Headline: Roth IRA might make you want to, JUMP!!
Date: 12/5/2020
Body: I just read an interesting article at Investopedia about the potential disadvantages of a Roth IRA. The article (linked below) made me think.
Disadvantages of Roth IRAs Every Investor Should Know (investopedia.com)
Until now, all that I had read extolled the virtues of investing in a Roth IRA. Perhaps not?
What is a Roth IRA?
A Roth IRA is a savings account for your retirement. It is different from a Traditional IRA (largely) because you fund the account (make contributions) with money that has already been taxed. So, when you go to withdraw it in retirement, neither your contributions nor your earnings are taxable. I later learned that with a Roth IRA, there are never any dreaded “required minimum distributions” (explained later) like with a traditional IRA. On this basis, I was always instructed that as long as you meet the requirements, (described later) you would be better off with a Roth. (Especially if you expect to be in a higher tax bracket after you retire.)
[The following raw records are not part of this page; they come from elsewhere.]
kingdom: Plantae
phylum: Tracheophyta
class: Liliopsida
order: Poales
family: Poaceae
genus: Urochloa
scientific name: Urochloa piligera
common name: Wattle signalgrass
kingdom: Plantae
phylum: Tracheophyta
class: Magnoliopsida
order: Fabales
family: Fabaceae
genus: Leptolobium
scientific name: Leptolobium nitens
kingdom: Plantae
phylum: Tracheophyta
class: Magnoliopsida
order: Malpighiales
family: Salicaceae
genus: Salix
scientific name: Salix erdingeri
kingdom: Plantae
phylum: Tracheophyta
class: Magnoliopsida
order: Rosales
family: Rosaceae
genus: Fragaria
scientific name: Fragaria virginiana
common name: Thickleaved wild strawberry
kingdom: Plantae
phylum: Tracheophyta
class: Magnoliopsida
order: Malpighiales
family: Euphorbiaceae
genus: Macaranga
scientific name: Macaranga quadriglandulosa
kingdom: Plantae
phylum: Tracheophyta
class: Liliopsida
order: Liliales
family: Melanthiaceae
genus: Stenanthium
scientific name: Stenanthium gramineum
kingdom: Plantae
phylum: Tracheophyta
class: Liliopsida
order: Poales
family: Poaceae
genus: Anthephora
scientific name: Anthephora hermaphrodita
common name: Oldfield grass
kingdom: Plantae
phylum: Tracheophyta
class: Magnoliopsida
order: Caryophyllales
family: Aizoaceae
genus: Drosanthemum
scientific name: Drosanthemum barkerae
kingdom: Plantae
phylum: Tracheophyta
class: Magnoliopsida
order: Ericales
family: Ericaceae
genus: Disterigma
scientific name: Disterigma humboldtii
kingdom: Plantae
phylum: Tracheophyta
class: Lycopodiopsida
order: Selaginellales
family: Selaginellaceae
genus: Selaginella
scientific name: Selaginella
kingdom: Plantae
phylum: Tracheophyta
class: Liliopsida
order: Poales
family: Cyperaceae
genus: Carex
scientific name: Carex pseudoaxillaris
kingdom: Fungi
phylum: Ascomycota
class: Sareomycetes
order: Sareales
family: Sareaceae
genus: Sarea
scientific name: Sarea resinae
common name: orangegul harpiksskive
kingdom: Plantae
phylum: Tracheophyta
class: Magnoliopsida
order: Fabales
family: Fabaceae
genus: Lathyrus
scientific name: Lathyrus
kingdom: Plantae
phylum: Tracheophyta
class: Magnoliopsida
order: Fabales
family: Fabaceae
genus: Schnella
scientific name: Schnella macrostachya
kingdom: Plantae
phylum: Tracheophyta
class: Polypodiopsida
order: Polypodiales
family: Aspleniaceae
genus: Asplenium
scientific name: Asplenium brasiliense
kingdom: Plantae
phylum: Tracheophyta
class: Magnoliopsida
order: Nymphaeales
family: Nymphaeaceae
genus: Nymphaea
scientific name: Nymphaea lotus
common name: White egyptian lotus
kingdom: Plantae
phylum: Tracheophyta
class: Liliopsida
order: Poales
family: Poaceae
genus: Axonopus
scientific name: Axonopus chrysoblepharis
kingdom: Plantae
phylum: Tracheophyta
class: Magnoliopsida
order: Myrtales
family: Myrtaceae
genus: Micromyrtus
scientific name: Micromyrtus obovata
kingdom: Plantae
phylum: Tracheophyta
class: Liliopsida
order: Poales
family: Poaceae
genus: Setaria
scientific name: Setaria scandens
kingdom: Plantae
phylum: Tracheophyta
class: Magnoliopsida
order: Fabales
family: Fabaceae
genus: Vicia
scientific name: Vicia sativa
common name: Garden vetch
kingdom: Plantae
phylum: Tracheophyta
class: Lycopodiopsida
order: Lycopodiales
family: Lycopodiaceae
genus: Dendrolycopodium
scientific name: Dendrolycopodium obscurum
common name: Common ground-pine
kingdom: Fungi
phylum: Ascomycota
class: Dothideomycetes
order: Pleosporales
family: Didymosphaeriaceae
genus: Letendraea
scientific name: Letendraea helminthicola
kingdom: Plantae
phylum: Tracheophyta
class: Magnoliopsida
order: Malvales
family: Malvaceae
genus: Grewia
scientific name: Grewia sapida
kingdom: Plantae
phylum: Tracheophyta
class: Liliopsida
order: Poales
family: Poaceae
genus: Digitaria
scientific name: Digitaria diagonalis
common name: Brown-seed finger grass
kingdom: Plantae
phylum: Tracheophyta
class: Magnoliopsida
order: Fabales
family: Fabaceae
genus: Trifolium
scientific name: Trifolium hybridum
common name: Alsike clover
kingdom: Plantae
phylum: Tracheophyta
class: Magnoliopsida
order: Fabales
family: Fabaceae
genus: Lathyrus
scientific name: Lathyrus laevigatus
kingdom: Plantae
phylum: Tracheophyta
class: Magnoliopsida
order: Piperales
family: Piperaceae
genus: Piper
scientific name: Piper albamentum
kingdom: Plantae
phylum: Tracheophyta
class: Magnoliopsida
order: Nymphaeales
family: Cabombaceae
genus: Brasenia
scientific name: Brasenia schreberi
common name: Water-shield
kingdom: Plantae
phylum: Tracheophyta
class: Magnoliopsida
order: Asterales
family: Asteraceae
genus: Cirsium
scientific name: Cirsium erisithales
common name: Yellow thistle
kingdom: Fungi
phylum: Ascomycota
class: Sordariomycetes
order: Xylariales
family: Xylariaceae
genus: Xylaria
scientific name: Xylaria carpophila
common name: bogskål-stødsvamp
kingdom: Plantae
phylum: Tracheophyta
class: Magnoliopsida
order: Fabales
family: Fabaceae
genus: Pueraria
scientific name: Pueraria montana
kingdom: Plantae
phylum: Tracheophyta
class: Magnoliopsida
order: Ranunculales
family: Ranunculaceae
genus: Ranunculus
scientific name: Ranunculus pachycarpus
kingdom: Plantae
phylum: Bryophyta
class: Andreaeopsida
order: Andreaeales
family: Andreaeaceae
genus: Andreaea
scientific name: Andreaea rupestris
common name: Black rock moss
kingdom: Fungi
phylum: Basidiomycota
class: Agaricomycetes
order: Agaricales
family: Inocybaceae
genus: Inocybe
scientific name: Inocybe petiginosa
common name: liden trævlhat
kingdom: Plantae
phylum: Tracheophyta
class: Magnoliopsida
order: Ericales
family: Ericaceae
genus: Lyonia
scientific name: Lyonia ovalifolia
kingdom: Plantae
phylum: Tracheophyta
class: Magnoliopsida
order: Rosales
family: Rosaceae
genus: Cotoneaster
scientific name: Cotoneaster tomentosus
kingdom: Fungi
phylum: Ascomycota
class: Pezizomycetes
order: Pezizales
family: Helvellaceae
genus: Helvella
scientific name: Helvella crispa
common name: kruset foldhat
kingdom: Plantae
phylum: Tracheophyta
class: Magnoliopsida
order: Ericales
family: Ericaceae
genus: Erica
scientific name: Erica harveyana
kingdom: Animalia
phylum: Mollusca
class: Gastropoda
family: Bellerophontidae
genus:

What are these disadvantages?
First, this kind of account draws from money that was already taxed. This makes the “pinch” on your wallet a bit harder, especially early in your life. Were we more rational beings (think Dr. Spock from Star Trek) this would be less of a concern. But, we are not Vulcan, and we are living through difficult financial times, so, this is a valuable point to make.
Second, you need to have the account open for 5 years before you take distributions. This shouldn’t be a concern, as you should be at least thinking about retirement before this, but once again, Life rears its ugly head (or perhaps the reverse) and things happen. So, if you don’t plan ahead far enough, this could potentially become a pitfall.
Third, there are income limits. You might have heard about MAGI. This is not a fictional figure who sells hair or watch fobs. It stands for Modified Adjusted Gross Income, (The IRS is so creative.) You might recall that there is a line at the bottom of p.1 of the 1040, and this is your Adjusted Gross Income. MAGI simply adds some things back and deducts some others from adjusted gross income. (This is the number at the bottom of p.1 of your 1040, and the top of p.2 of your 1040.) The limitations are quite high, topping out at $140,000 for single taxpayers and $208,000 for married couples( these are 2021 tax year numbers.). Excluding a few zip codes, incomes like these should not exclude many people, and if they do, it seems likely that they would already have the financial advisors to make needed recommendations to take advantage of the Roth, if they deem it advantageous for the client.
Fourth, your employer might offer a better deal. For instance, they might offer a 401(k) plan that allows for a far more generous contribution limit. But, at some point (hopefully) you will leave the workforce to retire, and if you have the IRA set up outside the company, it is a relatively simple matter (usually) to make a trustee-to-trustee transfer to the outside IRA.
Fifth, there are some people who expect to retire with enough money in taxable accounts that their retirement money will mostly be left to charities they like to support. In this case, the charities already enjoy tax-free status as a 501( c) (3) and it would make little sense to give them money that has already been taxed. I think this probably only applies to some very wealthy individuals, and the large majority of people (like me) will need most of their retirement money. If this does apply to you, might I suggest giving some to me?
Sixth, if you currently have your retirement income in a Traditional IRA or a 401(k), when you do a rollover to a Roth IRA, you could face a daunting tax bill. But, you can sometimes recharacterize only a piece at a time of your 401(k) to your Roth IRA. This allows you to spread out the pain of paying taxes, over time.
The Verdict
Roth IRAs are often the right investment vehicle, but, in some situations, they might not be. To my way of thinking, for most individuals and married taxpayers, they make sense, despite the potential disadvantages. (And for each of these disadvantages, there is usually a “workaround” to mitigate the tax bite.) Before you do make any of these changes, consulting a CPA or financial advisor could make sense, or perhaps many more dollars.
REFERENCES:
The Pros and Cons of a Roth IRA – NerdWallet
6 Reasons to Say No to a Roth IRA (fool.com)
The Disadvantages of a Roth IRA | Finance – Zacks
Opening a Roth or Traditional IRA (thebalance.com)
Editor’s Note: Please note that the information contained herein is meant only for general education: This should not be construed as Tax Advice. Personal attributes could make a material difference in the advice given, so, before taking action, please consult your tax advisor or CPA.